Paralysed Israeli paints with his eyes
First his arms and legs stopped working, then his respiratory system. Now Rahamim Melamed-Cohen can hardly speak and sits motionless in a wheelchair except for the barely visible flicker of his eyes.
But thanks to technology and his own tenacity, the 70-year-old Israeli has harnessed the power of those tiny eye movements to write books, compose music, and now create pictures that have been made into a book and shown at a Jerusalem exhibition.
“Most people paint with their hands, some use their toes, others use their mouths - but I paint with my eyes,” Melamed-Cohen wrote in the forward to his recently published book “With a blink of an eye”.
Melamed-Cohen was diagnosed in 1994 with ALS, a rare and severe neuro-degenerative disease that gradually paralyses the entire body. The condition is fatal and there is no cure.
With a computer programme that allows him to use his eyes like a keyboard mouse, he creates ‘paintings’ - often surrealist, sometimes haunting and occasionally cartoon-like - by dragging motifis and colour around the screen.
The result is 33 pictures illustrating bible stories and verses from the Old Testament - from Adam and Eve to the Psalms. They are on show in an exhibition at the Jerusalem Theater.
“The final outcome proves how strong the human spirit is and that there is nothing to stand in the way of one’s will,” wrote Melamed-Cohen, an Orthodox Jew.

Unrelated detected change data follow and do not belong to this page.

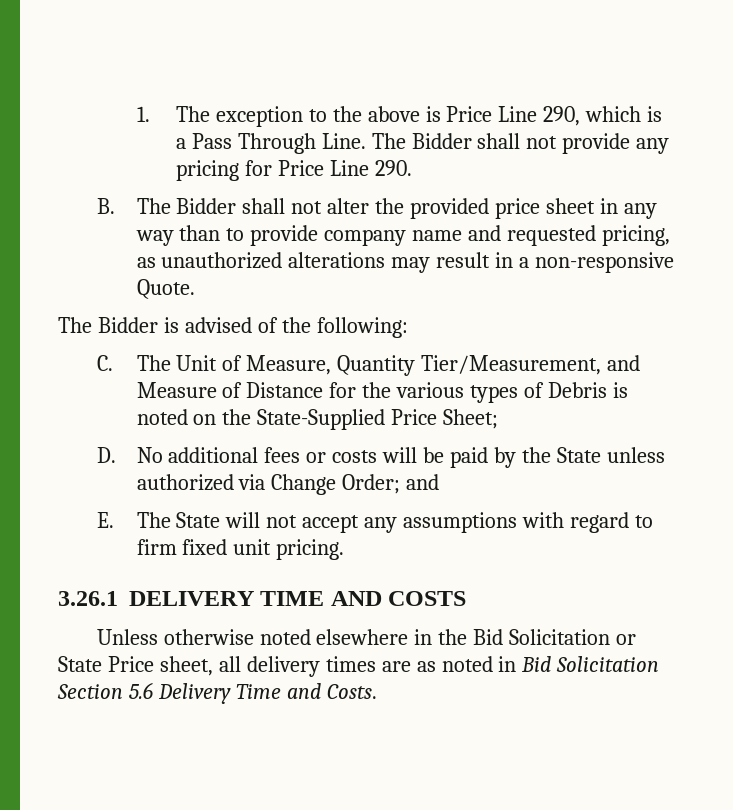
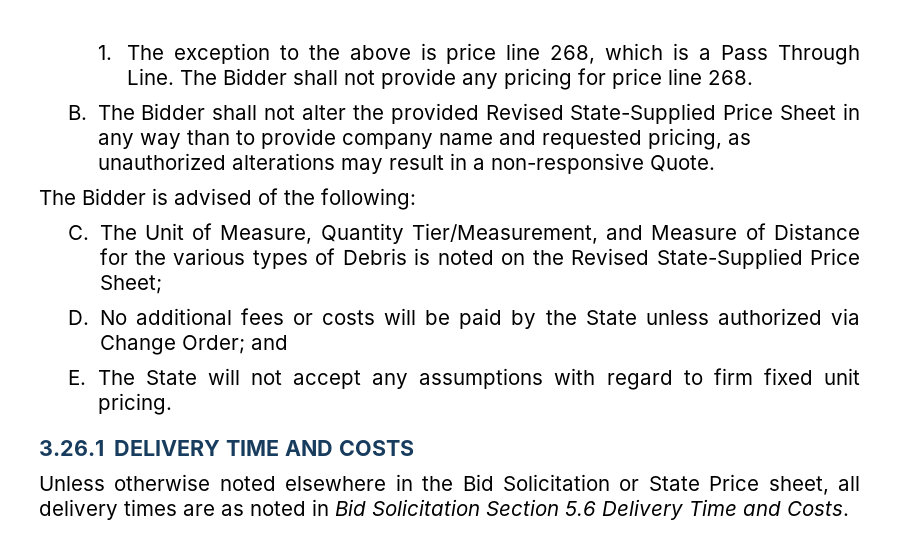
[446,106,581,126] Price Line 290, -> [446,43,596,64] price line 268,
[277,160,412,176] Price Line 290. -> [611,68,753,89] price line 268.
[495,198,596,219] price sheet -> [485,103,837,124] Revised State-Supplied Price Sheet
(252, 417) none -> [571,248,650,265] Revised

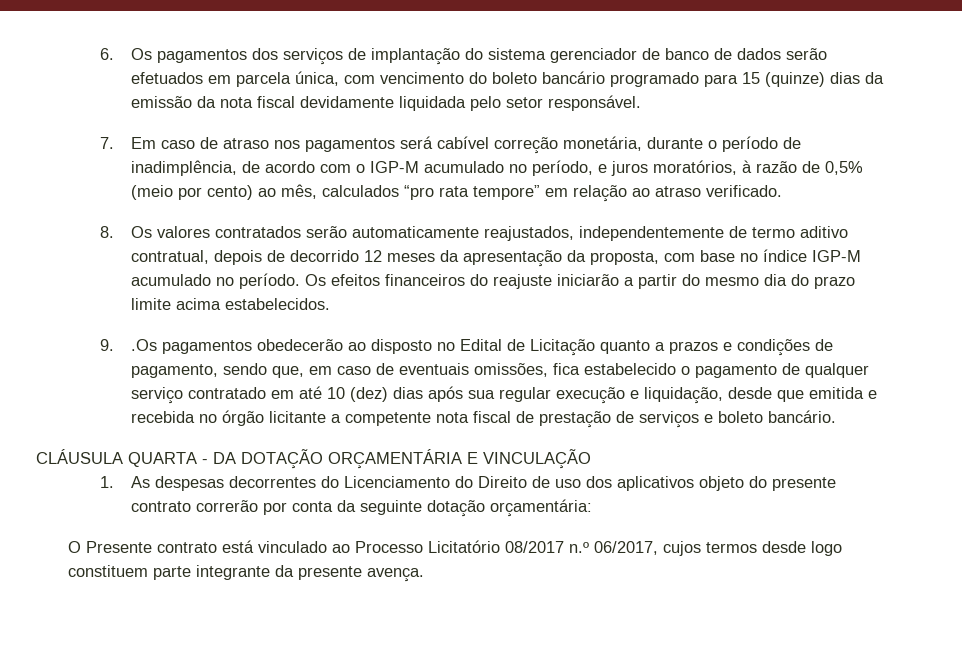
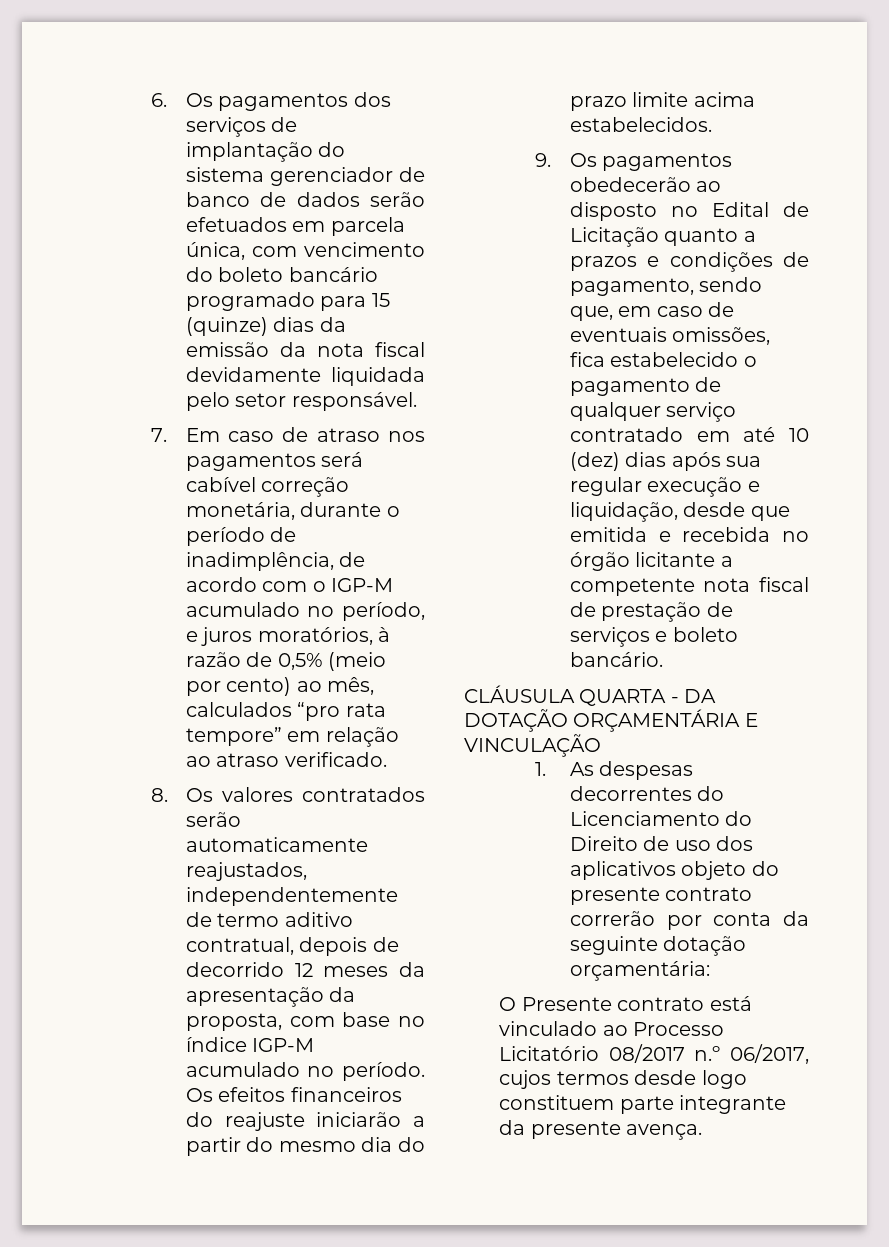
[131,339,158,351] .Os -> [569,153,597,167] Os

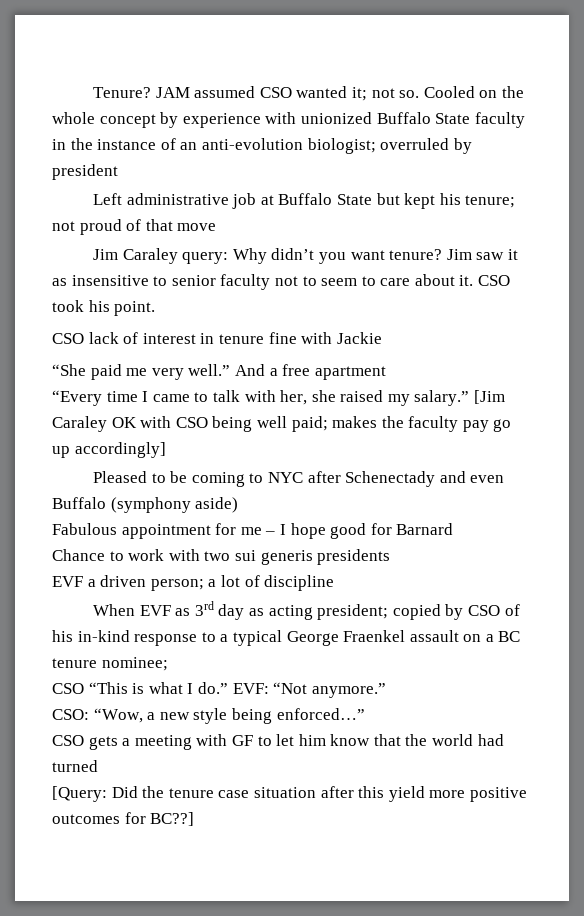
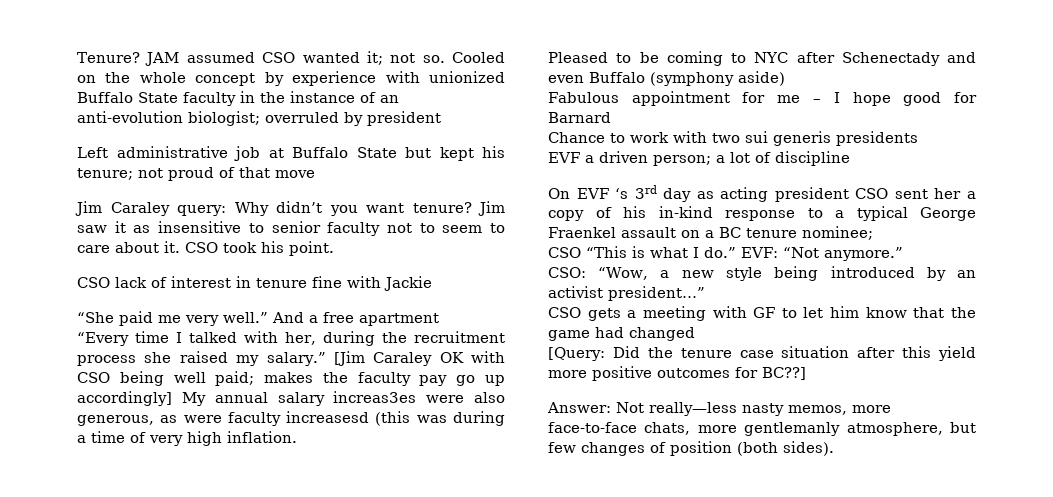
[152,390,308,405] came to talk with her, -> [189,331,505,346] [77,355,136,366] talked with her, during the recruitment process
(166, 450) none -> [181,391,505,406] [77,411,505,426] [77,431,297,446] My annual salary increas3es were also generous, as were faculty increasesd (this was during a time of very high inflation.
[93,604,191,616] When EVF as -> [548,188,629,199] On EVF ‘s
[317,604,500,620] president; copied by CSO -> [774,187,976,202] [548,210,584,221] president CSO sent her a copy
[276,708,365,720] enforced…” -> [830,266,976,281] [548,286,705,301] introduced by an activist president…”
[432,734,504,746] [52,760,98,772] world had turned -> [548,327,695,341] game had changed
(195, 819) none -> [547,402,891,416] [548,422,976,436] [548,441,834,456] // Answer: Not really—less nasty memos, more face-to-face chats, more gentlemanly atmosphere, but few changes of position (both sides).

Unable to give interviews, Melamed-Cohen slowly used his eyes to tap out a welcome message on screen to a Reuters reporter who visited his home.
His daughter, Rachel Tzur, says her father taught himself to use the computer programme, made by U.S. company EyeTech Digital Systems, when he was still able to speak and move, but knew he faced paralysis.
Despite his acute condition, Melamed-Cohen - who breathes with an artificial respirator and is fed through a tube - likes to stay active, attending synagogue every week, family events and going to the theatre.
“I don’t think he would describe himself as ill. He feels he is a normal person who needs a bit of help,” Tzur said.
Each of Melamed-Cohen’s paintings shown at the exhibition feature an eye, in reference to his sole means of communication.
“The eye is the thing that didn’t stop working and it is the way he communicates with the world,” said Tzur. “He even smiles with his eyes.”